Eine sehr illustrative Beschreibung der Medialen Achse liefert der sogenannte Wellenfront- oder Steppenbrand-Algorithmus:
Man stelle sich ein geschlossenes Gebiet in der Ebene vor, von dessen Rand aus eine Wellenfront (oder Flammenwand) mit gleichmäßiger Geschwindigkeit in das Innere des Bereichs wandere. Es entstehen Punkte, an denen sich diese Front selbst schneidet (eine weitere Ausbreitung oder Superposition der Wellenfront wird nicht erlaubt, die Ausbreitung der Wellenfront stoppt hier). Diese Punkte bilden die Mediale Achse. Die Radiusfunktion, die auf den Punkten der Medialen Achse definiert ist, gibt den Zeitpunkt an, an dem die Wellenfront den Punkt erreicht.

Die Punkte an denen die Wellenfront sich selbst schneidet, zeichnen sich dadurch aus, dass hier die Ableitung der Abstandsfunktion vom Rand des Objektes unstetig wird; es gibt dort zwei kürzeste Verbindungen zum Rand. Diese Feststellung ist Grundlage einer anderen, etwas komplizierteren Charakterisierung: Die MA ist die Menge der Mittelpunkte aller im Körper enthaltener maximaler Bälle. Die Radiusfunktion gibt dann den Radius des Balles um ein bestimmtes Zentrum an.

Voronoidiagramm und Cut Locus

Betrachtet man die Mediale Achse eines Polyeders, so stellt man fest, dass in diesem Falle eine enge Verwandtschaft zum verallgemeinerten Voronoidiagramm des Polyeders besteht.

Das (zweidimensionale) Voronoidiagramm einer Menge von n Punkten (Orten) ist eine Partitionierung der Ebene in n Teilgebiete (Voronoizellen). Jede dieser Zellen korrespondiert mit einem der Orte und alle Punkte einer Zelle liegen näher an ihrem Ort, als an einem der anderen Orte.

Man kann dieses Konzept verallgemeinern und als Orte nicht nur Punkte sondern Mengen zulassen oder komplexere Räume als die Euklidische Ebene betrachten.
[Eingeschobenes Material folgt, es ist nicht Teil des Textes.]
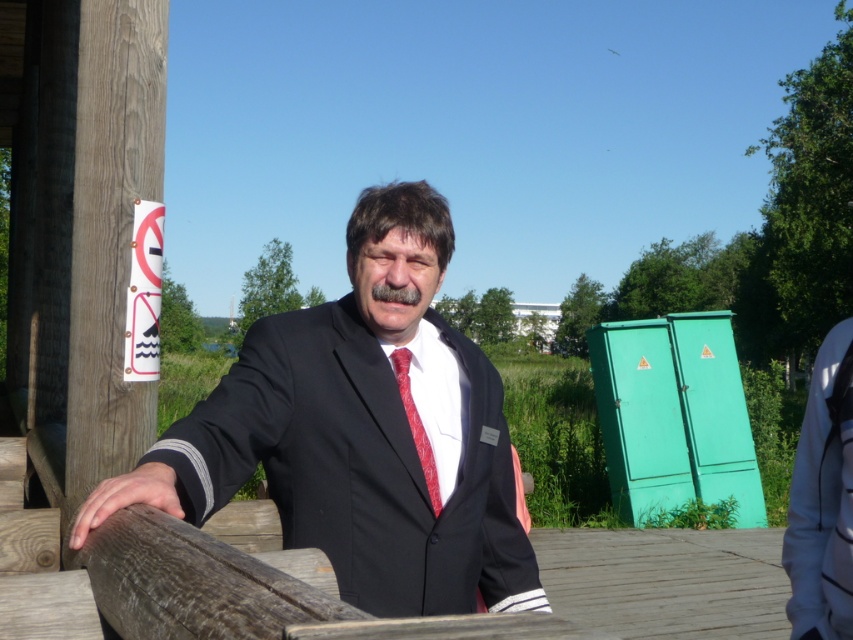
You are a photographer setting up a shoot on a wooden deck. You have a matte black suit at center and a white fabric at right. Which object is covering the other one?

The matte black suit at center is positioned over white fabric at right, so it is covering the white fabric at right.

You are a photographer positioned behind the man and want to capture both the matte black suit at center and the red satin tie at center in a single focused shot. Since the camera can only focus on one object at a time, which object should you choose to ensure the other is still somewhat in focus?

The matte black suit at center is closer to the viewer than the red satin tie at center. To ensure both are somewhat in focus, you should focus on the matte black suit at center because it is closer, and the red satin tie at center will be slightly out of focus but still recognizable.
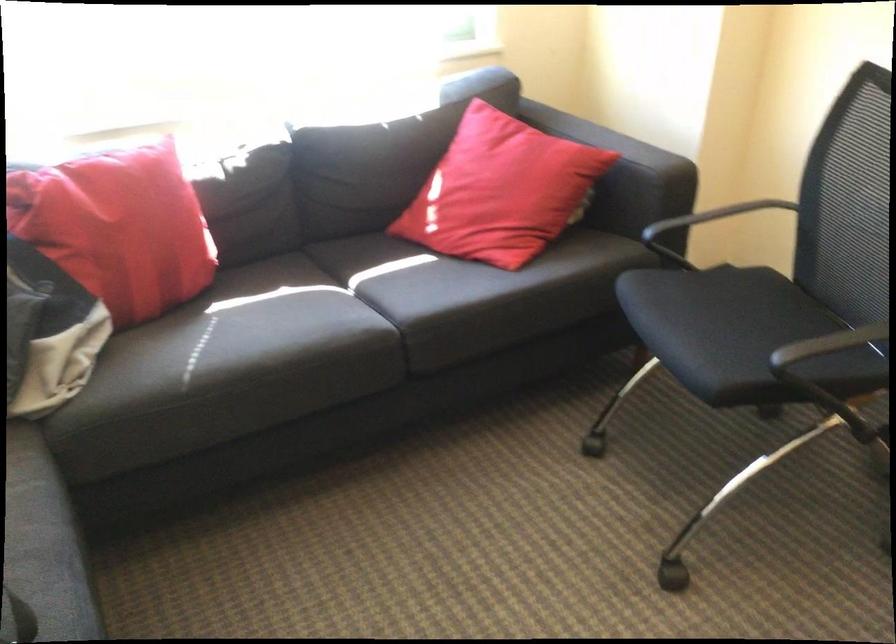
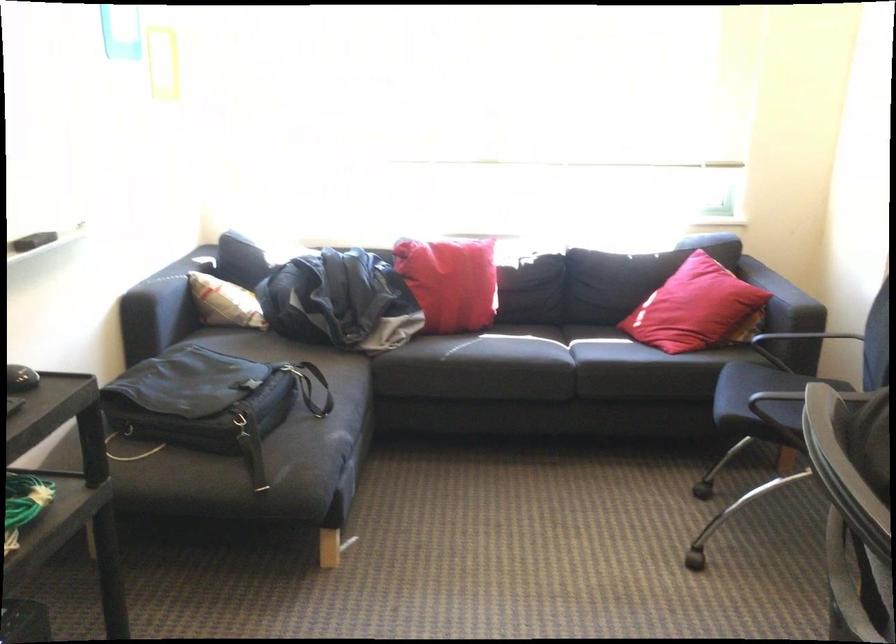
The point at [138,243] is marked in the first image. Where is the corresponding point in the second image?

(450, 281)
Die Kernidee ist davon unabhängig, solange nur eine Abstandsfunktion zu den Orten definiert ist, so dass man für jeden Punkt des Raumes feststellen kann, welches der ihm nächste Ort ist.

Betrachtet man die Vereinigung V aller Orte, so kann man zu dieser Vereinigung eine Abstandsfunktion dV definieren, indem man sagt der Abstand eines Punktes zu V sei das Minimum der Abstände zu den einzelnen Orten.

Die Punkte, die zu zwei Orten kürzeste Verbindungen haben, bilden nun gerade die Ränder der Voronoizellen, in denen die Abstandsfunktion dV nicht stetig differenzierbar ist. Genau diese Eigenschaft ist es, die auch die Punkte der Medialen Achse eines Körpers auszeichnet: Sie sind Unstetigkeitsstellen der Ableitung der Abstandsfunktion vom Rand.